A small hack though: Often I find that if I’m going into another school, the projector isn’t detected (by name). If this is so, I can configure it to work but only ever get 640x480. The solution is for me to plug my own projector in, and get it to detect and run at the 1024x720 or whatever I want. Then I just unplug my projector and pop their one in. Computer still thinks it’s running mine and it works fine, occasionally needing to change the Hz frequency to dump flickering or screen waviness depending on model.

yeah I know but even with sudo nvidia-settings, the config application doesn’t always write to xorg, OR it overwrites xorg and deletes all my manual edited settings. Menolikethat. So i just have the nvidia settings create the xorg, look at the preview, copy everything in it, paste it in teh real xorg and start editing out what I don’t need.
For tv I was just thinking any random tv really. My brother has this bigass last-gen tv which he got very cheap of the internet. One of those people wanting the very best and once it’s no longer top of the line they dump it, that’s where he got it from. And then my parents tv, and some tv’s my friends own. Most of them have got a laptop, and they either play dvd’s with them, or game on a large screen.

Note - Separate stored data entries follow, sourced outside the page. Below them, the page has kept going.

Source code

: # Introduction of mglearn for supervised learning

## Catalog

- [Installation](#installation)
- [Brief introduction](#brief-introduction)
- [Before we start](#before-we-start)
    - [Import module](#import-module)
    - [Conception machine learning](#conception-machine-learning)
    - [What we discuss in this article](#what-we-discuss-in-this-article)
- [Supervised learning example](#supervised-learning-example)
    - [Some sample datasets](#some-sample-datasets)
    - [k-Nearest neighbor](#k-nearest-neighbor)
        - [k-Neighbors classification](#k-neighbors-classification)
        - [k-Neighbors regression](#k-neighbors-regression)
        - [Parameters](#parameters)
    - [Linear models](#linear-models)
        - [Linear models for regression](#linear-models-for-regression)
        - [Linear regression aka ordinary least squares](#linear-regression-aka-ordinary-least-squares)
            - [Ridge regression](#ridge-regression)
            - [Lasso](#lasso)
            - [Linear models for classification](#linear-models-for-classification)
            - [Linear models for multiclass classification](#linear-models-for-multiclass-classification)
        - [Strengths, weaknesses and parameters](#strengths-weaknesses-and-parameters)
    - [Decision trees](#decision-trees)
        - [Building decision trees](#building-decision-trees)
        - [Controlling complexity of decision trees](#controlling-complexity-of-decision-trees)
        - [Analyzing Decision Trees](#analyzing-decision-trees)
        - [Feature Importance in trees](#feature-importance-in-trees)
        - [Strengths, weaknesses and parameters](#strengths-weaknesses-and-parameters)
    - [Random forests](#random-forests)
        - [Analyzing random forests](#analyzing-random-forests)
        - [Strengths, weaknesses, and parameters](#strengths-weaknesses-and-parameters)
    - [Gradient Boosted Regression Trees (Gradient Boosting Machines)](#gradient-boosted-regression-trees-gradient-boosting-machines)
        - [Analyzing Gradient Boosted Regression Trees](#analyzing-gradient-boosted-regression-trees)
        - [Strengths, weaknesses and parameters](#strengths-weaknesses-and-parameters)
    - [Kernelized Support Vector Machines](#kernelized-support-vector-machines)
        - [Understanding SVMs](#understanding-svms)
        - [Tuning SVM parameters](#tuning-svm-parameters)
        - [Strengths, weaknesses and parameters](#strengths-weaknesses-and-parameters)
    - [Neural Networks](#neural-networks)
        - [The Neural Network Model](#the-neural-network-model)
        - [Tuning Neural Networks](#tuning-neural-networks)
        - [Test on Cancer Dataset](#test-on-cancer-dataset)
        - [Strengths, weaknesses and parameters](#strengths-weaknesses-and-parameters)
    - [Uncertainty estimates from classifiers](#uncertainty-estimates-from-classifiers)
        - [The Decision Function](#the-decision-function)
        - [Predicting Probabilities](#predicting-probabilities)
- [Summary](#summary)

They use windows and mac. It’s just plug and play for them, but that seems to be a nono on linux so far. I have about 3 different xorg files dedicated to trying out different dualscreen modes. The best one gave a black/white seperate X screen where I couln’t run anything in it. The second best stretched my desktop among the two screen and would not let me maximise an application or window in one screen only. When I do autodetect, it ussually detects the tv, but I keep getting a message in the terminal:

Initializing nautilus-share extension
seahorse nautilus module initialized
Nautilus-Share-Message: Called "net usershare info" but it failed: 'net usershare' gaf fout 255: net usershare: cannot open usershare directory /var/lib/samba/usershares. Error Bestand of map bestaat niet
Please ask your system administrator to enable user sharing.

** (nautilus:18569): WARNING **: Unable to add monitor: De bewerking is niet mogelijk

EDIT: I get this message when I do sudo nautilus, not after running the nvidia settings btw.

I tried ubuntu and I could not get BLender to install correctly. I got an old version from the repository to work. I just don’t understand why the builders of blender do not make an installer for linux like they do with windows. When I downloaded the linux version and unpacked it. I would click on the icon and nothing would happen. Linux still needs to catchup with Windows in this regard. The stupid person, like me, just doesn’t get it. And what is more important is I don’t care to get it. If you are going to give me an icon from a download. Make it so it launches when I click on it. And I don’t want hear replies like all you have to do it type “blah, blah blah” in some console somewhere. That is what the installer should do for me.

Hi Atom.

I used to use the Ubuntu repositories and install Blender through Synaptic… but then I got tired of them always being behind the latest Blender versions, so I decided to download “the real deal” from

It is… very much… just double click and run.

The Linux version is just a zip file. Right click on is and choose “extract here”.
Go into the folder it makes. Double click the icon labeled “blender”.

…no “type blah blah blah” at all.

When I downloaded the linux version and unpacked it. I would click on the icon and nothing would happen

That might happen when you extract it to a fat32 partition, as fat32 has no management of user rights. Copy it to a native LINUX partition and you will be able to make it executable.